This story originally published online at N.C. Policy Watch.

Faculty members at North Carolina State University are calling for a vaccine mandate for all students, faculty and staff with on-campus responsibilities. The school’s faculty senate passed a resolution calling for the mandate late Tuesday.

The resolution cites the Food and Drug Administration’s full approval for Pfizer’s COVID-19 vaccine last month and the university’s “responsibility to provide for the health and safety of its students, faculty, and staff.”

N.C. State is the largest campus in the UNC System with nearly 37,000 students, more than 2,400 faculty and more than 7,200 staff.

Last month, six former state health directors asked the UNC System to mandate vaccination at all of system’s universities. Student and faculty groups across the system have expressed their desire for a mandate, as have many chancellors. UNC System President Peter Hans and the UNC Board of Governors have not yet been willing to go that far.

In a message to chancellors last month, Hans said campuses should require students to submit to reentry testing, provide proof of vaccination or, if unvaccinated, undergo weekly testing at a minimum. Chancellors should also have a “get vaccinated or get tested regularly” measure in place for faculty and staff, Hans wrote.

“Vaccination is our best weapon against the virus,” Hans wrote in his e-mail to chancellors. “Vaccines are safe, free, and highly effective against all known variants. Since the vaccine became available last spring, you have made extraordinary efforts to vaccinate both your campus communities and the general public, administering more than 92,000 vaccinations at clinics across the state. We will continue to offer free, life-saving vaccines to students, faculty, and staff on campus, and we will continue to encourage and incentivize every eligible person to get vaccinated as soon as possible.”

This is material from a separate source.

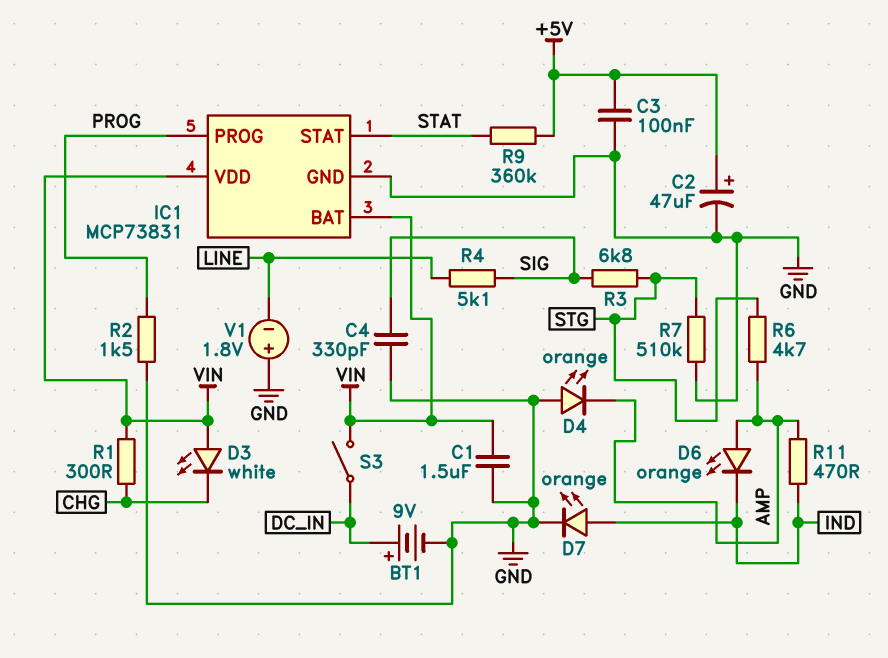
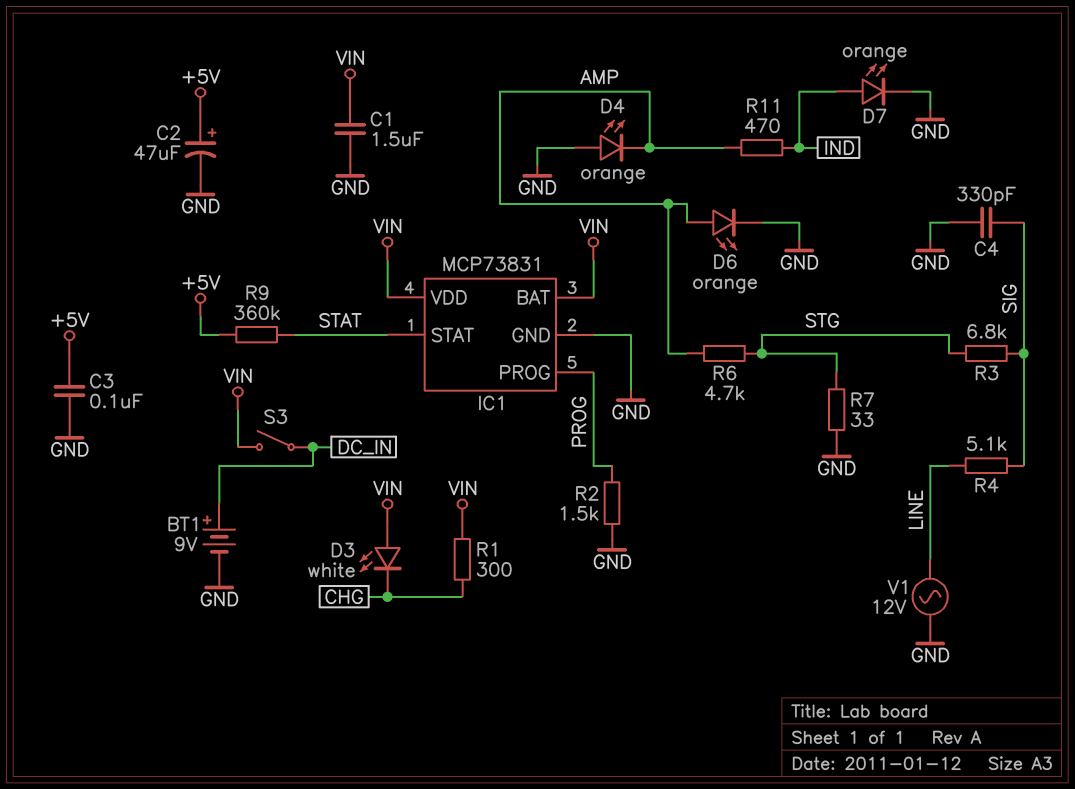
D6: LED orange (A AMP, K IND) -> LED orange (A AMP, K GND)
R7: 510k (GND, STG) -> 33 (GND, STG)
V1: 1.8V (plus GND, minus LINE) -> AC 12V (GND, LINE)

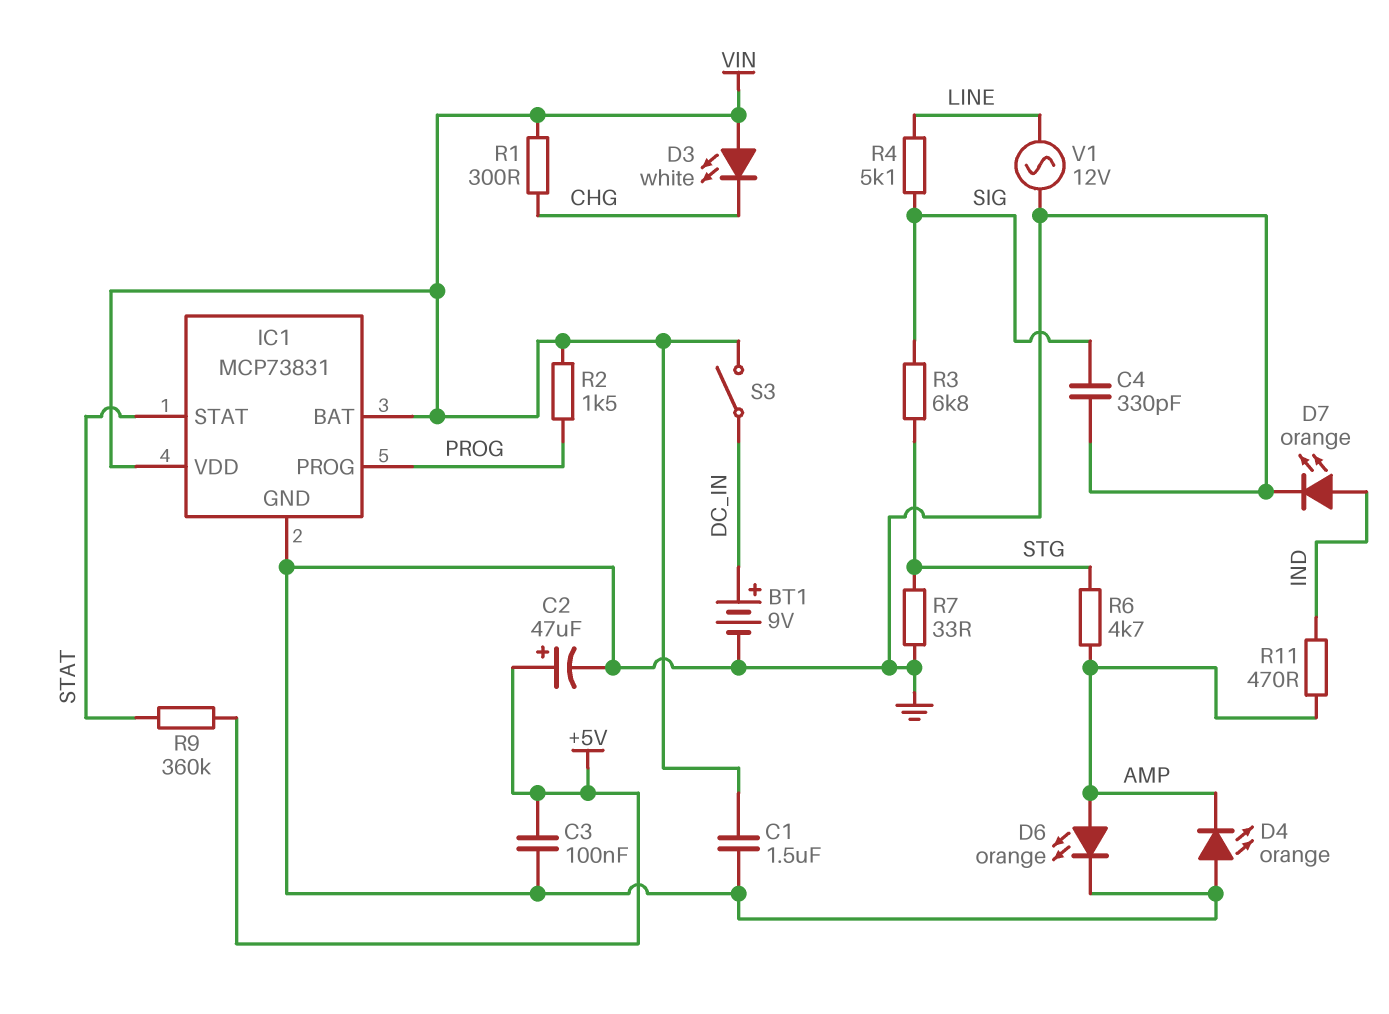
R2: 1.5k (GND, PROG) -> 1.5k (PROG, VIN)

Hans has consistently said  only the North Carolina Commission for Public Health can mandate vaccines at the university level, and the UNC System office and chancellors at individual schools have for months been citing that rule as an impediment to a vaccine mandate. Hans’s legal analysis, however, has been questioned by some, who cite among other things, the fact that UNC schools required a measles booster during a 1989 outbreak of that disease.

The Commission for Public Health is a 13-member body. Under state law, four members are elected by the North Carolina Medical Society and nine are appointed by the governor. In the highly politicized environment around vaccine and masking mandates, however, the commission has not yet taken any public action on a mandate and is not scheduled to meet again until October 15.

The members of the UNC Board of Governors are political appointees. The board is heavily conservative, with just one registered Democrat currently on the board. But the issue of mandating or even encouraging vaccination is divisive even within GOP circles.

In a video that made the rounds online last month, Lt. Gov. Mark Robinson told a crowd at a conservative event it is not the job of elected officials to encourage people to take a vaccine. Robinson, a Republican, said those doing so should be voted out of office.

The most powerful elected GOP leaders in the state—N.C. House Speaker Tim Moore- (R-Cleveland) and Senate President Pro Tem Phil Berger (R-Rockingham)—are among the prominent Republicans in North Carolina who have encouraged vaccination as the best method of beating COVID-19.

The number of students, faculty and staff who are actually vaccinated at each UNC system campus is not clear. UNC schools are asking students, faculty and staff to attest to their vaccination status. But students are not required to provide actual evidence of their vaccination.

As of Monday, N.C. State said 73 percent of community members — 32,863 people, including students, staff and faculty—had either uploaded vaccine records to the school’s HealthyPack portal or been fully vaccinated on campus.

As of Wednesday, the school’s COVID-19 dashboard showed 510 positive cases on campus since August 1, determined either through on-campus testing or self reporting. Of those cases, 422 are students and 88 employees.

The UNC Board of Governors will hold committee meetings Wednesday and a full board meeting on Thursday. They are expected to discuss the ongoing question of vaccination at campuses.